Requirement >>
Gather every line from the entries below that includes "Запчастини".

Supplied material >>
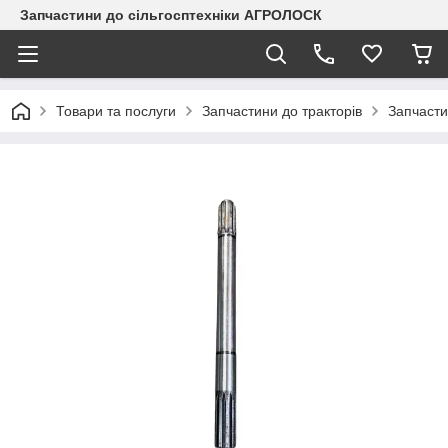
Запчастини до сільгосптехніки АГРОЛОСК
Товари та послуги
Запчастини до тракторів
Запчаст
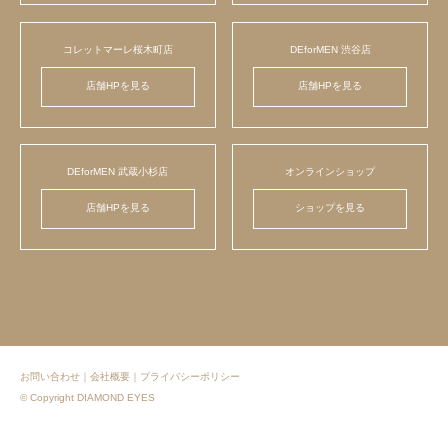
コレットマーレ桜木町店
DEforMEN 渋谷店
店舗HPを見る
店舗HPを見る
DEforMEN 武蔵小杉店
オンラインショップ
店舗HPを見る
ショップを見る
お問い合わせ
｜
会社概要
｜
プライバシーポリシー
© Copyright DIAMOND EYES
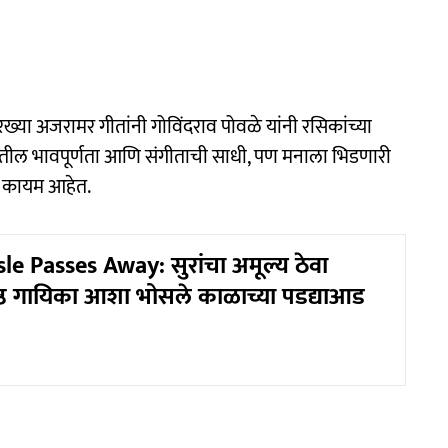
सारख्या अजरामर गीतांनी गोविंदराव पोवळे यांनी रसिकांच्या
वाजातील भावपूर्णता आणि संगीताची साधी, पण मनाला भिडणारी
वर कायम आहेत.
e Passes Away: सुरांचा अमूल्य ठेवा
ेष्ठ गायिका आशा भोसले काळाच्या पडद्याआड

Answer box >>
Запчастини до сільгосптехніки АГРОЛОСК
Запчастини до тракторів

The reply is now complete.